XHTLX-TDT
- Tlaxcala, Tlaxcala; Mexico;
- Channels: Digital: 23; Virtual: 10;
- Branding: Tlaxcala Televisión

Programming
- Affiliations: Canal Once Canal 22 Mexiquense Televisión DW-TV

Ownership
- Owner: Coordinación de Radio, Cine y Televisión de Tlaxcala; (Gobierno del Estado de Tlaxcala);
- Sister stations: XETT-AM, XHCAL-FM, XHTLAX-FM

Technical information
- Licensing authority: CRT
- ERP: 7.26 kW
- Translator(s): see below

Links
- Website: www.tlaxcalatelevision.tv

= XHTLX-TDT =

Tlaxcala Televisión is a public television station operated by the Coordinación de Radio, Cine y Televisión de Tlaxcala (CORACYT) which serves the Mexican state of Tlaxcala. Tlaxcala Televisión's programming primarily consists of cultural and educational content, along with news and sports coverage. It also airs programming from Canal Once, Canal 22, Mexiquense Televisión and DW-TV

TDT was founded in the early 1980s and traces its roots to the breakup of Televisión Rural de México, which operated a channel 12 in Tlaxcala.

In the 1990s, the state television station ceased all local production; this returned in 2000.

In the late 2000s through to 2017, the state network was known as "TDT, La Televisión de Tlaxcala", predating the conversion of the network to digital television, or televisión digital terrestre.
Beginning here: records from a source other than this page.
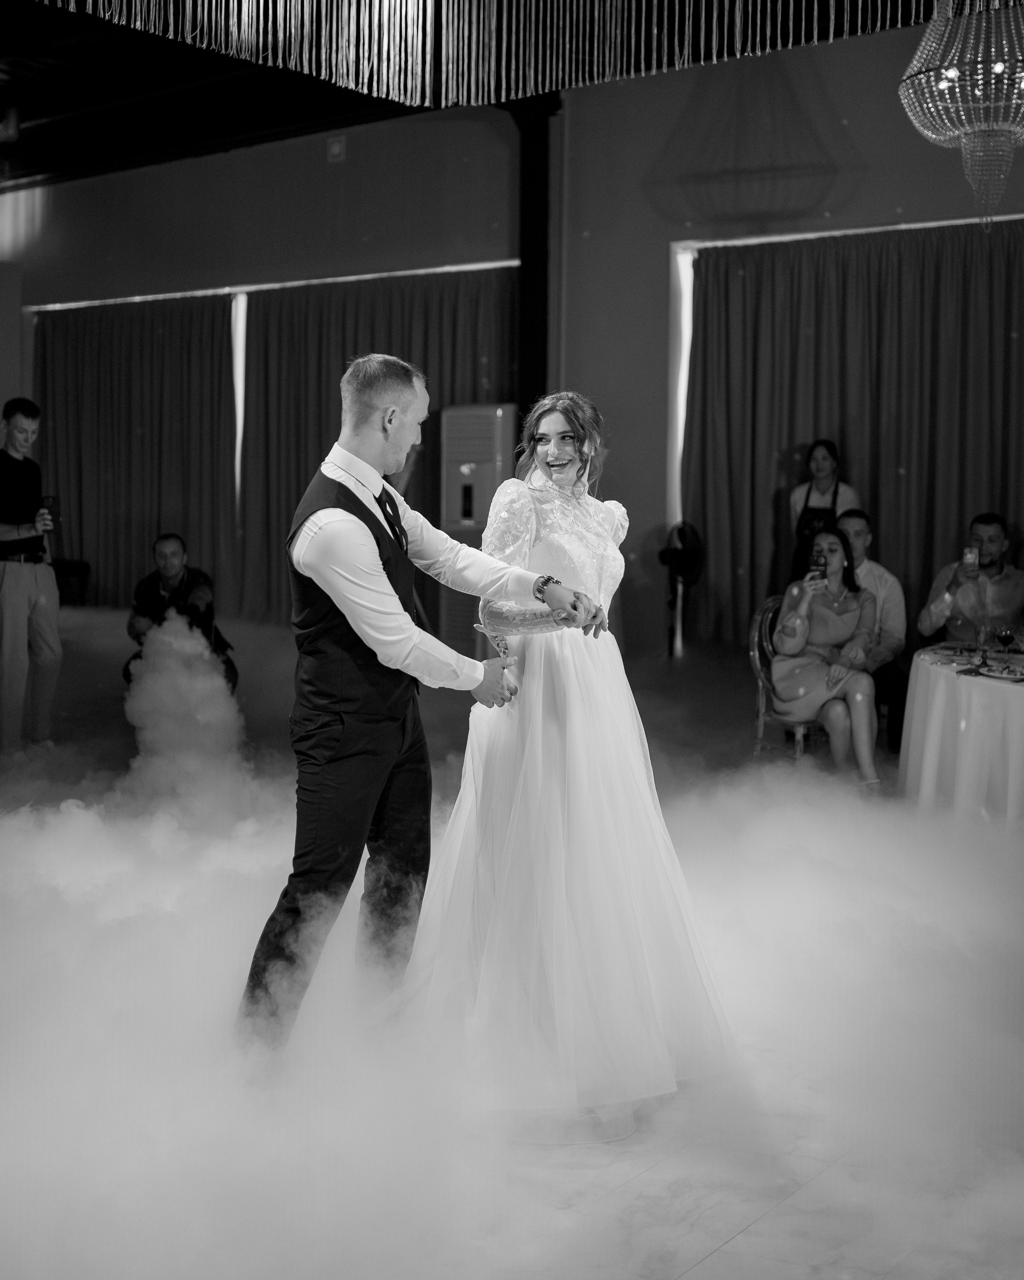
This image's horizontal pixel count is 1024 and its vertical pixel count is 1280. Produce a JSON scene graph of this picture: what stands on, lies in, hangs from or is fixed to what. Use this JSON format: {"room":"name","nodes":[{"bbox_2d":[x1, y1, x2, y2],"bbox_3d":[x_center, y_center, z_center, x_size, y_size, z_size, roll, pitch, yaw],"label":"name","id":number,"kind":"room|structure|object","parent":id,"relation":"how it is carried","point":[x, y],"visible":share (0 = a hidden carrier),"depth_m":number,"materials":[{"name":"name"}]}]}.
{"room":"event hall","nodes":[
{"label":"event hall","id":0,"kind":"room"},
{"bbox_2d":[0,0,986,191],"bbox_3d":[-1.714,-3.768,7.305,12.910,0.272,10.671,4,7,37],"label":"ceiling","id":1,"kind":"structure","parent":0,"point":[1,113],"depth_m":10.96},
{"bbox_2d":[24,0,935,98],"bbox_3d":[0.075,-2.614,4.196,3.957,1.225,3.793,4,7,37],"label":"bead garland","id":2,"kind":"object","parent":1,"relation":"hanging from","point":[72,4],"visible":0.96,"depth_m":5.78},
{"bbox_2d":[898,0,1023,229],"bbox_3d":[1.831,-2.455,5.662,0.691,1.800,0.693,4,7,37],"label":"chandelier","id":3,"kind":"object","parent":1,"relation":"hanging from","point":[953,72],"visible":0.99,"depth_m":5.61,"materials":[{"name":"glass"}]},
{"bbox_2d":[0,601,1023,1279],"bbox_3d":[-1.122,0.829,4.981,11.309,0.110,9.937,4,7,37],"label":"floor","id":4,"kind":"structure","parent":0,"point":[713,1259],"depth_m":3.01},
{"bbox_2d":[0,399,62,750],"bbox_3d":[-2.376,-0.282,7.079,0.489,1.647,0.469,4,7,37],"label":"man","id":5,"kind":"object","parent":4,"relation":"on","point":[23,588],"visible":0.99,"depth_m":6.96},
{"bbox_2d":[39,494,59,528],"bbox_3d":[-2.281,-0.631,7.382,0.087,0.190,0.090,4,7,37],"label":"phone","id":6,"kind":"object","parent":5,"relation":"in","point":[48,498],"visible":0.81,"depth_m":7.36,"materials":[{"name":"glass"}]},
{"bbox_2d":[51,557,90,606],"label":"chair","id":7,"kind":"object","parent":4,"relation":"on","point":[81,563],"visible":0.44,"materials":[{"name":"wood"}]},
{"bbox_2d":[126,533,238,694],"bbox_3d":[-1.749,-0.041,7.869,0.565,1.039,0.619,0,5,-10],"label":"man","id":8,"kind":"object","parent":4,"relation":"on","point":[169,558],"visible":0.57,"depth_m":7.77},
{"bbox_2d":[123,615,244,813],"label":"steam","id":9,"kind":"structure","parent":4,"relation":"on","point":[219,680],"depth_m":6.77,"materials":[{"name":"white"}]},
{"bbox_2d":[233,359,593,1072],"bbox_3d":[-0.197,0.177,3.389,0.543,1.512,0.814,4,7,37],"label":"man","id":10,"kind":"object","parent":4,"relation":"on","point":[354,541],"visible":0.91,"depth_m":3.16},
{"bbox_2d":[438,407,515,651],"bbox_3d":[-0.237,-0.752,10.709,0.536,1.835,0.511,4,7,37],"label":"air conditioner","id":11,"kind":"object","parent":4,"relation":"on","point":[495,429],"visible":0.63,"depth_m":10.50,"materials":[{"name":"white"}]},
{"bbox_2d":[509,89,557,445],"bbox_3d":[0.146,-2.196,11.394,0.491,4.131,0.465,4,7,37],"label":"column","id":12,"kind":"structure","parent":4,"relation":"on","point":[542,375],"depth_m":11.25,"materials":[{"name":"black metal"}]},
{"bbox_2d":[407,389,734,1141],"bbox_3d":[0.116,0.204,3.362,0.884,1.484,0.913,4,7,37],"label":"woman","id":13,"kind":"object","parent":4,"relation":"on","point":[544,424],"visible":0.9,"depth_m":3.10},
{"bbox_2d":[657,520,703,657],"bbox_3d":[1.101,-0.269,9.914,0.430,1.057,0.435,4,7,37],"label":"fan","id":14,"kind":"object","parent":4,"relation":"on","point":[682,558],"visible":0.93,"depth_m":9.86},
{"bbox_2d":[749,592,826,759],"bbox_3d":[1.416,0.209,7.159,0.524,0.863,0.495,4,7,37],"label":"chair","id":15,"kind":"object","parent":4,"relation":"on","point":[760,694],"visible":0.4,"depth_m":7.17,"materials":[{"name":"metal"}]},
{"bbox_2d":[766,523,881,783],"bbox_3d":[1.425,0.065,6.785,0.514,1.124,0.742,1,5,2],"label":"woman","id":16,"kind":"object","parent":15,"relation":"on","point":[815,683],"visible":0.89,"depth_m":6.68},
{"bbox_2d":[810,556,826,582],"bbox_3d":[1.434,-0.335,6.978,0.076,0.082,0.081,4,7,37],"label":"smartphone","id":17,"kind":"object","parent":16,"relation":"in","point":[820,571],"visible":0.96,"depth_m":6.97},
{"bbox_2d":[788,438,860,582],"bbox_3d":[1.869,-0.458,8.989,0.441,1.401,0.455,2,5,14],"label":"woman","id":18,"kind":"object","parent":4,"relation":"on","point":[809,490],"visible":0.48,"depth_m":8.93},
{"bbox_2d":[898,642,1023,824],"bbox_3d":[2.266,0.436,5.982,1.336,0.694,1.358,4,7,37],"label":"round table","id":19,"kind":"object","parent":4,"relation":"on","point":[939,689],"visible":0.9,"depth_m":5.70,"materials":[{"name":"white fabric"}]},
{"bbox_2d":[974,620,991,669],"bbox_3d":[1.760,0.011,5.566,0.074,0.196,0.074,4,7,37],"label":"wine glass","id":20,"kind":"object","parent":19,"relation":"on","point":[983,659],"visible":0.99,"depth_m":5.54,"materials":[{"name":"clear glass"}]},
{"bbox_2d":[972,660,1023,682],"bbox_3d":[1.839,0.115,5.410,0.260,0.024,0.257,4,7,37],"label":"plate","id":21,"kind":"object","parent":19,"relation":"on","point":[1011,678],"visible":0.96,"depth_m":5.42,"materials":[{"name":"white ceramic"}]},
{"bbox_2d":[995,624,1017,664],"bbox_3d":[1.832,0.018,5.536,0.079,0.167,0.079,4,7,37],"label":"wine glass","id":22,"kind":"object","parent":19,"relation":"on","point":[1005,634],"visible":0.98,"depth_m":5.51,"materials":[{"name":"clear glass"}]},
{"bbox_2d":[0,7,1023,662],"bbox_3d":[0.427,-1.949,10.948,13.658,4.470,0.261,4,7,37],"label":"wall","id":23,"kind":"structure","parent":0,"point":[346,162],"depth_m":10.88,"materials":[{"name":"paint"}]},
{"bbox_2d":[33,291,239,613],"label":"curtain","id":24,"kind":"object","parent":23,"relation":"attached to","point":[106,345],"visible":0.79,"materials":[{"name":"fabric"}]},
{"bbox_2d":[229,289,249,508],"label":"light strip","id":25,"kind":"object","parent":23,"relation":"in","point":[238,383],"visible":0.51,"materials":[{"name":"white"}]},
{"bbox_2d":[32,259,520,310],"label":"light strip","id":26,"kind":"object","parent":23,"relation":"attached to","point":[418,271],"visible":0.65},
{"bbox_2d":[325,134,345,162],"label":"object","id":27,"kind":"object","parent":23,"relation":"attached to","point":[335,148],"visible":0.98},
{"bbox_2d":[243,265,518,625],"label":"curtain","id":28,"kind":"object","parent":23,"relation":"attached to","point":[304,481],"visible":0.44,"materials":[{"name":"fabric"}]},
{"bbox_2d":[685,218,1023,652],"bbox_3d":[2.558,-1.178,9.452,3.246,2.943,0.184,4,7,37],"label":"curtain","id":29,"kind":"object","parent":23,"relation":"attached to","point":[994,328],"visible":0.74,"depth_m":9.67,"materials":[{"name":"fabric"}]},
{"bbox_2d":[834,507,908,760],"bbox_3d":[1.637,-0.018,7.155,0.578,1.146,0.628,1,5,4],"label":"man","id":30,"kind":"object","parent":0,"point":[878,577],"visible":0.52,"depth_m":7.03},
{"bbox_2d":[916,512,1023,647],"bbox_3d":[2.333,-0.065,7.340,0.649,1.110,0.600,3,6,23],"label":"man","id":31,"kind":"object","parent":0,"point":[1000,590],"visible":0.68,"depth_m":7.20},
{"bbox_2d":[962,545,978,569],"bbox_3d":[2.107,-0.378,6.858,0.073,0.094,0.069,2,6,21],"label":"smartphone","id":32,"kind":"object","parent":31,"relation":"in","point":[969,552],"visible":0.9,"depth_m":6.84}
]}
All digital stations in Mexico carry the -TDT suffix. The state network renamed to Tlaxcala Televisión in 2017.

==Transmitters==
Tlaxcala Televisión uses a network of five terrestrial television transmitters to provide statewide coverage. Its transmitters are the only television stations licensed directly to Tlaxcala.
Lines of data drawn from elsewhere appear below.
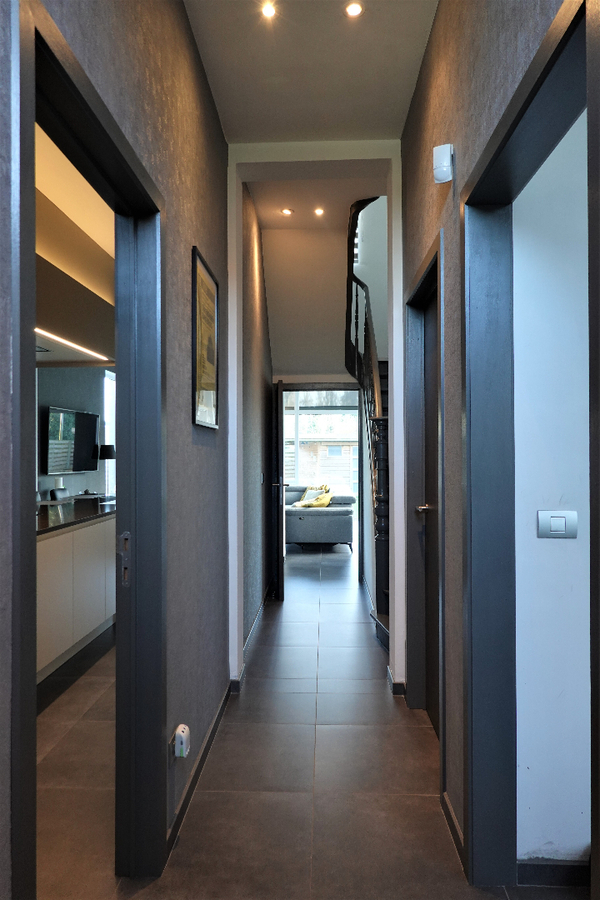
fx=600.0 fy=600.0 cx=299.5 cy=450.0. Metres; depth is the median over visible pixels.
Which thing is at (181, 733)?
plug-in device
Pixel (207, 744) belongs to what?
baseboard
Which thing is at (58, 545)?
kitchen cabinet
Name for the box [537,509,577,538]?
light switch
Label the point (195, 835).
floor
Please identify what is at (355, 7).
ceiling light
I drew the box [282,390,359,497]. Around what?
window
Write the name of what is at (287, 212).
recessed light
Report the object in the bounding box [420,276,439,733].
right door
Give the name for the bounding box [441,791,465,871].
baseboard
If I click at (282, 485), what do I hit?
open door
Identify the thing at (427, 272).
right door frame
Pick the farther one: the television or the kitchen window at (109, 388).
the kitchen window at (109, 388)
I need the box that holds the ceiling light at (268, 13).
[260,2,276,18]
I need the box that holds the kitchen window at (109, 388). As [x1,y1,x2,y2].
[103,369,115,495]
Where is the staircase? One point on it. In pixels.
(382, 367)
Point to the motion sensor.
(448, 150)
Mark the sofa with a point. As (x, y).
(320, 520)
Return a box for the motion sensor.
[433,144,453,182]
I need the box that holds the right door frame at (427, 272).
[404,231,445,752]
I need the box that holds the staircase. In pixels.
[345,196,389,655]
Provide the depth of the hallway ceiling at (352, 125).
2.68 m
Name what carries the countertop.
on the kitchen cabinet at (58, 545)
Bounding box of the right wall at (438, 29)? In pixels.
[403,0,576,874]
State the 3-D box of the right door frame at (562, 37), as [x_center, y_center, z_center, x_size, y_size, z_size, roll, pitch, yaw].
[0.566,0.260,1.371,0.157,2.104,1.024,0,0,2]
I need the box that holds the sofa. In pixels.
[285,485,355,550]
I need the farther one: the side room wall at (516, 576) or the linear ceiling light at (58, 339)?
the linear ceiling light at (58, 339)
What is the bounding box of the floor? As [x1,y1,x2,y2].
[31,535,589,899]
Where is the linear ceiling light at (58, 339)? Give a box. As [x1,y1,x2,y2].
[36,328,109,361]
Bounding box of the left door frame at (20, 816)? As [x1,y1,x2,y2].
[7,0,168,895]
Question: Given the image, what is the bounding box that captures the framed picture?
[191,245,219,428]
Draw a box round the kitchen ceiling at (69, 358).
[35,120,113,365]
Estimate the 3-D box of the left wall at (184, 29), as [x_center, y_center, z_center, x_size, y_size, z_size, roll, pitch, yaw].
[-0.518,-0.255,1.163,0.135,3.161,4.997,0,0,2]
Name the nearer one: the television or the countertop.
the countertop
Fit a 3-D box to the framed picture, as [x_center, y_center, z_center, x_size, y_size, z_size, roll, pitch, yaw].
[-0.407,-0.455,2.613,0.025,0.710,0.471,0,0,2]
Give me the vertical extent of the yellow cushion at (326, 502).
0.307 m
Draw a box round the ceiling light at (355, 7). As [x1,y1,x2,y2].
[344,1,363,16]
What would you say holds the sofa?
on the floor
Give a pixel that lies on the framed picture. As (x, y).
(209, 282)
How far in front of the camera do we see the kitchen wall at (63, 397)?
7.06 m
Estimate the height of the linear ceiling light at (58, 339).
0.019 m
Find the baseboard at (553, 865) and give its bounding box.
[519,858,590,886]
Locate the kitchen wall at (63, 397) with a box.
[35,365,113,503]
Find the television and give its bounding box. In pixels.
[44,405,99,474]
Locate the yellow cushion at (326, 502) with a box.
[296,486,332,507]
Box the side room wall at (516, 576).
[513,105,590,861]
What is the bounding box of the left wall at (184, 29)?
[0,0,230,896]
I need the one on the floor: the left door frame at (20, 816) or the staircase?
the staircase
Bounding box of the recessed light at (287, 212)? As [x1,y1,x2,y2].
[280,207,292,215]
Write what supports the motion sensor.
attached to the right wall at (438, 29)
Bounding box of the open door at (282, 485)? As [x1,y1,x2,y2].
[271,380,285,600]
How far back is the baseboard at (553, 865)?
1.81 m
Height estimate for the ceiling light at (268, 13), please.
0.010 m
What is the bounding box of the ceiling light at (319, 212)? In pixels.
[313,207,324,216]
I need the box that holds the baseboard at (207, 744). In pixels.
[166,682,233,860]
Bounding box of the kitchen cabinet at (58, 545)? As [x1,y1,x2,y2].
[36,509,114,681]
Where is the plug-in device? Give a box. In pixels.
[172,723,189,757]
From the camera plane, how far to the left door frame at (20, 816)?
1.75 m
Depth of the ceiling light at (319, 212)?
5.12 m
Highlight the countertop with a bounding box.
[36,495,114,535]
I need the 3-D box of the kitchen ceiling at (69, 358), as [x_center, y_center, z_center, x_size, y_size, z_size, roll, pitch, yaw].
[-1.791,-1.237,3.762,2.791,0.449,6.144,0,0,2]
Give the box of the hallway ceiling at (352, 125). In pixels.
[185,0,436,145]
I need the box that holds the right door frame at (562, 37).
[461,1,596,894]
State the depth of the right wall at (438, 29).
2.08 m
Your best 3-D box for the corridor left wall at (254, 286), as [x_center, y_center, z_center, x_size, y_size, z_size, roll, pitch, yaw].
[-0.380,-0.446,5.138,0.144,3.612,3.052,0,0,2]
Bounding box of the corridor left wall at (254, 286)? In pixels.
[240,182,274,665]
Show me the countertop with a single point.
(51, 515)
| RF | VC | Call sign | Location | ERP |
|---|---|---|---|---|
| 22 | 10 | XHTXB-TDT | Apizaco | 7.26 kW |
| 31 | 10 | XHTCL-TDT | Calpulalpan | 1.5 kW |
| 23 | 10 | XHTXM-TDT | Huamantla | 3.77 kW |
| 22 | 10 | XHSPM-TDT | San Pablo del Monte | 3.94 kW |
| 23 | 10 | XHTLX-TDT | Tlaxcala | 7.26 kW |

Except for XHSPM and XHTCL, the state network went digital-only on December 31, 2015. The San Pablo del Monte and Calpulalpan stations converted on December 15, 2016.

In February 2017, XHTLX was approved to move from channel 22 to 23 by the IFT.